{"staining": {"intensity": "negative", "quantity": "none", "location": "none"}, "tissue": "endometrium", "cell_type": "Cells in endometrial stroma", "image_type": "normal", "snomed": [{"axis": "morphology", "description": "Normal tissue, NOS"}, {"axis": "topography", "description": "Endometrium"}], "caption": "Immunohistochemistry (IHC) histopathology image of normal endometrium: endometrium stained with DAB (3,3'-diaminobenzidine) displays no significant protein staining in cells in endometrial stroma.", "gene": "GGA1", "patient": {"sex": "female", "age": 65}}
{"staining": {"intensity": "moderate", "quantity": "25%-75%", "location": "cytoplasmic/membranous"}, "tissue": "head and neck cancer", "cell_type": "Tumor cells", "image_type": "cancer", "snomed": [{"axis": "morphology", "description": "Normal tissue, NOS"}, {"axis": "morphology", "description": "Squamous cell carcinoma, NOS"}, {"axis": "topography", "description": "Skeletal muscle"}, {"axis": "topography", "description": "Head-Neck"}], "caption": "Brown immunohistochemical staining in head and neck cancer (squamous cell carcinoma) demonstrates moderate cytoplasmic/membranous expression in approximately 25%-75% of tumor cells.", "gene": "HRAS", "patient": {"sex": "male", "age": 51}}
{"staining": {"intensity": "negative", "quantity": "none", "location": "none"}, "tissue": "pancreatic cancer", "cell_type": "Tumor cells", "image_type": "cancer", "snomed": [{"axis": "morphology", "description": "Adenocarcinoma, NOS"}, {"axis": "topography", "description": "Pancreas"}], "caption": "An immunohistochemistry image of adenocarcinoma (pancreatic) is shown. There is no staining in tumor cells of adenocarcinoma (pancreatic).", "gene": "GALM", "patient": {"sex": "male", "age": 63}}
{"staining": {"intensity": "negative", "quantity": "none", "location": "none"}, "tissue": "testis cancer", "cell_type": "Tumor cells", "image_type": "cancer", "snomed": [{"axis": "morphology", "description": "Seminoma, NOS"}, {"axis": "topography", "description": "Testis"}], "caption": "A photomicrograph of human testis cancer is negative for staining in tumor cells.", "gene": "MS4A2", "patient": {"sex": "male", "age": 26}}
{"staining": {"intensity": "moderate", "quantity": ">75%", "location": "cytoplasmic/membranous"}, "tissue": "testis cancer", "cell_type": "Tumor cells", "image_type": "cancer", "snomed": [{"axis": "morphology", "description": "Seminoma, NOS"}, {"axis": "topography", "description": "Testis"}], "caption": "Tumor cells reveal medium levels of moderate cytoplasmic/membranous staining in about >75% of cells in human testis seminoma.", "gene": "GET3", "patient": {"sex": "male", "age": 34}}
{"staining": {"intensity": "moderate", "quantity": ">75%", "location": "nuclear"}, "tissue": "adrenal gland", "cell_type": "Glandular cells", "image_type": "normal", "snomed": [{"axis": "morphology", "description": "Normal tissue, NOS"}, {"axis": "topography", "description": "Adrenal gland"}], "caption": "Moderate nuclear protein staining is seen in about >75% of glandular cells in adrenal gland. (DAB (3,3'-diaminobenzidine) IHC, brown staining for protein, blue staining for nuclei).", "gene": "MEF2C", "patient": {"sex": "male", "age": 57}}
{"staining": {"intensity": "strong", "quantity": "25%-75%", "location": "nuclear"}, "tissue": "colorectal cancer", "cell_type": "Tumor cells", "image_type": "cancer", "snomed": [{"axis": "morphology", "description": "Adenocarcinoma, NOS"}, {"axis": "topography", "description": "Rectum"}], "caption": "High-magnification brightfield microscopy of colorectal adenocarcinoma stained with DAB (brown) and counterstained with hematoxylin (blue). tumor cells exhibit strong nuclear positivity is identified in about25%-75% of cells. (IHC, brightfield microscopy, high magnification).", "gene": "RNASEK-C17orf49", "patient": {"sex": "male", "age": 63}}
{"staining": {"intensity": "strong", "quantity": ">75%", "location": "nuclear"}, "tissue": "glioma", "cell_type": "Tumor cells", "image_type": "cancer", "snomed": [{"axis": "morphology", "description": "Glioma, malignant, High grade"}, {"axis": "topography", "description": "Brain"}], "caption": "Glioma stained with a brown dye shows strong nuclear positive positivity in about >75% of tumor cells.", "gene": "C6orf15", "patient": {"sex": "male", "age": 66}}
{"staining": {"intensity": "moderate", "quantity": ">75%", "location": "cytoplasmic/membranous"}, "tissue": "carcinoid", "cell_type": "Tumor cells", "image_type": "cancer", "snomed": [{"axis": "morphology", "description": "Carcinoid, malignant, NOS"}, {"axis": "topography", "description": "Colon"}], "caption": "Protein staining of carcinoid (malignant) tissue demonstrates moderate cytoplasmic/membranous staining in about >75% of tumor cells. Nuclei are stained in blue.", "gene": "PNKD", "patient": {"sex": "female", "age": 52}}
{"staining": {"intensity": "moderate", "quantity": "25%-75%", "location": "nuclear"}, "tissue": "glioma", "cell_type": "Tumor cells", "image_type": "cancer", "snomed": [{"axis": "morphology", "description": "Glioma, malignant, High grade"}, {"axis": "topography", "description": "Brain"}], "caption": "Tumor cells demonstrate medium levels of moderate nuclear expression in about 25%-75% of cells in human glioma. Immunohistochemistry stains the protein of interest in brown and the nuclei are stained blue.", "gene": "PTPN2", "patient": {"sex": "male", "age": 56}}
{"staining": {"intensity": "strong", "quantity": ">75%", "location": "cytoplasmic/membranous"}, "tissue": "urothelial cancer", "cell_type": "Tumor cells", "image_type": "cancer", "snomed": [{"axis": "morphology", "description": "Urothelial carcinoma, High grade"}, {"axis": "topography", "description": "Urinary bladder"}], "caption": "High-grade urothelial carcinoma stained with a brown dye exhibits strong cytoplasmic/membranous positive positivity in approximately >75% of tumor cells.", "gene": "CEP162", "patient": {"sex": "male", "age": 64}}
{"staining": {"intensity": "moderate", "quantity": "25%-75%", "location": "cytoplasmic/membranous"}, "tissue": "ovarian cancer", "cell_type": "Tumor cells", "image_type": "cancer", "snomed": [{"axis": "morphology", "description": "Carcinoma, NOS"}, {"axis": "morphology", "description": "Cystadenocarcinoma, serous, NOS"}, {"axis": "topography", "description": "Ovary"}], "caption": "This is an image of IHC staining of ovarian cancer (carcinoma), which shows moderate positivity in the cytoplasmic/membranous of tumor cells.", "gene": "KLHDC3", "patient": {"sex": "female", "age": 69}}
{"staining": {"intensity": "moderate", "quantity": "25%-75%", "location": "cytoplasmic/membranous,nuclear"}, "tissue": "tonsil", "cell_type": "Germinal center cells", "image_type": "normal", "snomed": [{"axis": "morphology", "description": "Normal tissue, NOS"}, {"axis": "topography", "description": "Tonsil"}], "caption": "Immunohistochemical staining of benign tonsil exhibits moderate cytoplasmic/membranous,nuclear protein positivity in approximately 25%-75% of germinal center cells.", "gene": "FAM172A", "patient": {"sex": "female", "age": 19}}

**Task description:** All that belongs in the answer is the run of lines above from the line containing "immunohistochemistry image of" through the line containing "nuclear protein staining", exactly as written.

**Task output:**
{"staining": {"intensity": "negative", "quantity": "none", "location": "none"}, "tissue": "pancreatic cancer", "cell_type": "Tumor cells", "image_type": "cancer", "snomed": [{"axis": "morphology", "description": "Adenocarcinoma, NOS"}, {"axis": "topography", "description": "Pancreas"}], "caption": "An immunohistochemistry image of adenocarcinoma (pancreatic) is shown. There is no staining in tumor cells of adenocarcinoma (pancreatic).", "gene": "GALM", "patient": {"sex": "male", "age": 63}}
{"staining": {"intensity": "negative", "quantity": "none", "location": "none"}, "tissue": "testis cancer", "cell_type": "Tumor cells", "image_type": "cancer", "snomed": [{"axis": "morphology", "description": "Seminoma, NOS"}, {"axis": "topography", "description": "Testis"}], "caption": "A photomicrograph of human testis cancer is negative for staining in tumor cells.", "gene": "MS4A2", "patient": {"sex": "male", "age": 26}}
{"staining": {"intensity": "moderate", "quantity": ">75%", "location": "cytoplasmic/membranous"}, "tissue": "testis cancer", "cell_type": "Tumor cells", "image_type": "cancer", "snomed": [{"axis": "morphology", "description": "Seminoma, NOS"}, {"axis": "topography", "description": "Testis"}], "caption": "Tumor cells reveal medium levels of moderate cytoplasmic/membranous staining in about >75% of cells in human testis seminoma.", "gene": "GET3", "patient": {"sex": "male", "age": 34}}
{"staining": {"intensity": "moderate", "quantity": ">75%", "location": "nuclear"}, "tissue": "adrenal gland", "cell_type": "Glandular cells", "image_type": "normal", "snomed": [{"axis": "morphology", "description": "Normal tissue, NOS"}, {"axis": "topography", "description": "Adrenal gland"}], "caption": "Moderate nuclear protein staining is seen in about >75% of glandular cells in adrenal gland. (DAB (3,3'-diaminobenzidine) IHC, brown staining for protein, blue staining for nuclei).", "gene": "MEF2C", "patient": {"sex": "male", "age": 57}}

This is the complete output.